Jörn Kottmann updated OPENNLP-170:
----------------------------------

    Fix Version/s: maxent-3.0.2-incubating
                   tools-1.5.2-incubating
         Assignee: Jason Baldridge

> OpenNLP Maxent miscalculates for real values < 1
> ------------------------------------------------
>
>                 Key: OPENNLP-170
>                 URL: https://issues.apache.org/jira/browse/OPENNLP-170
>             Project: OpenNLP
>          Issue Type: Bug
>          Components: Maxent
>    Affects Versions: maxent-3.0.0-sourceforge
>         Environment: Windows 7, Java 1.6
>            Reporter: Assaf Urieli
>            Assignee: Jason Baldridge
>             Fix For: tools-1.5.2-incubating, maxent-3.0.2-incubating
>
>
> When using predicates with real values, entering real values predA=0.1 predB=0.2 gives different results than predA=10, predB=20
> However, using predA=1, predB=2 gives the same results as predA=10, predB=20.
> Test below:
> package openMaxentTest;
> import java.io.StringReader;
> import junit.framework.TestCase;
> import opennlp.maxent.GIS;
> import opennlp.maxent.PlainTextByLineDataStream;
> import opennlp.maxent.RealBasicEventStream;
> import opennlp.model.EventStream;
> import opennlp.model.MaxentModel;
> import opennlp.model.OnePassRealValueDataIndexer;
> import opennlp.model.RealValueFileEventStream;
> public class ScaleDoesntMatterTest extends TestCase {
> 	/**
> 	 * This test sets out to prove that the scale you use on real valued predicates
> 	 * doesn't matter when it comes the probability assigned to each outcome.
> 	 * Strangely, if we use (1,2) and (10,20) there's no difference.
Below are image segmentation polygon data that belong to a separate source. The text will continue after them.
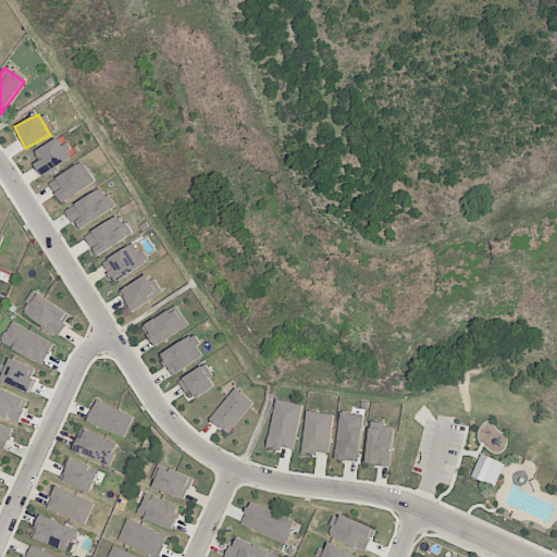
[(41,160),(36,163),(42,175),(71,161),(59,138),(36,149),(41,160)]
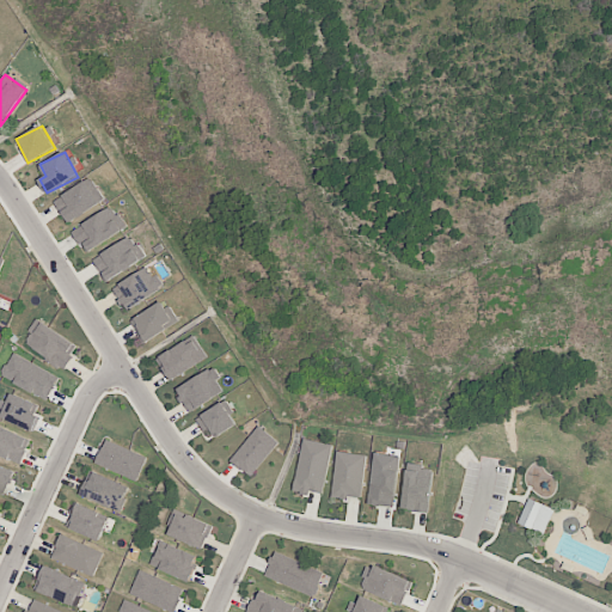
[(105,199),(90,177),(54,202),(69,224),(105,199)]
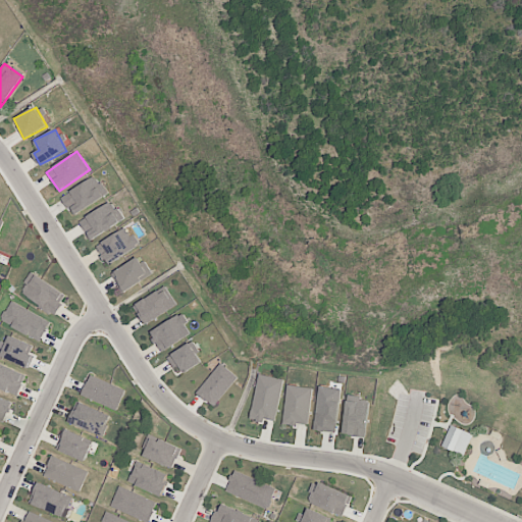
[(108,195),(97,175),(61,196),(72,215),(108,195)]
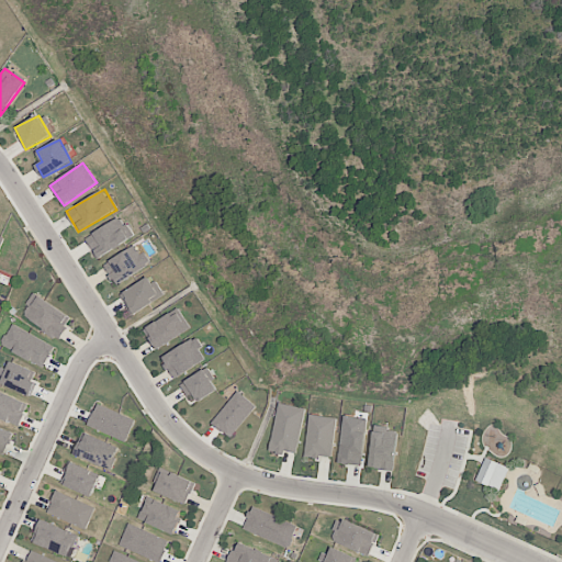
[(85,236),(96,258),(133,239),(123,217),(85,236)]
> 	 * If we use (0.1,0.2) and (10,20) there is a difference.
> 	 * @throws Exception
> 	 */
> 	public void testScaleResults() throws Exception {
> 		String smallValues = "predA=0.1 predB=0.2 A\n" +
> 				"predB=0.3 predA=0.1 B\n";
> 		
> 		String smallTest = "predA=0.2 predB=0.2";
> 		
> 		String largeValues = "predA=10 predB=20 A\n" +
> 				"predB=30 predA=10 B\n";
> 		
> 		String largeTest = "predA=20 predB=20";
> 		
> 		StringReader smallReader = new StringReader(smallValues);
> 		EventStream smallEventStream = new RealBasicEventStream(new PlainTextByLineDataStream(smallReader));
> 		MaxentModel smallModel = GIS.trainModel(2, new OnePassRealValueDataIndexer(smallEventStream,0), false);
> 		String[] contexts = smallTest.split(" ");
> 		float[] values = RealValueFileEventStream.parseContexts(contexts);
> 		double[] ocs = smallModel.eval(contexts, values);
> 		
> 		String smallResults = smallModel.getAllOutcomes(ocs);
> 		System.out.println("smallResults: " + smallResults);
> 		
> 		StringReader largeReader = new StringReader(largeValues);
> 		EventStream largeEventStream = new RealBasicEventStream(new PlainTextByLineDataStream(largeReader));
> 		MaxentModel largeModel = GIS.trainModel(2, new OnePassRealValueDataIndexer(largeEventStream,0), false);
> 		contexts = largeTest.split(" ");
> 		values = RealValueFileEventStream.parseContexts(contexts);
> 		ocs = largeModel.eval(contexts, values);
> 		
> 		String largeResults = smallModel.getAllOutcomes(ocs);
> 		System.out.println("largeResults: " + largeResults);
> 		
> 		assertEquals(smallResults, largeResults);
> 		
> 	}
> }
> The problem concerns the correctionConstant in GISTrainer, which is set to be an integer. I implemented the following fix in class GISTrainer:
>     // determine the correction constant and its inverse
>     //int correctionConstant = 1;
>     float correctionConstant = 0;
>     for (int ci = 0; ci < contexts.length; ci++) {
>       if (values == null || values[ci] == null) {
>         if (contexts[ci].length > correctionConstant) {
>           correctionConstant = contexts[ci].length;
>         }
>       }
>       else {
>         float cl = values[ci][0];
>         for (int vi=1;vi<values[ci].length;vi++) {
>           cl+=values[ci][vi];
>         }
>         
>         if (cl > correctionConstant) {
>           //correctionConstant=(int) Math.ceil(cl);
>           correctionConstant= cl;
>         }
>       }
>     }
> I'd be curious to know if there's a reason for using an integer correctionConstant.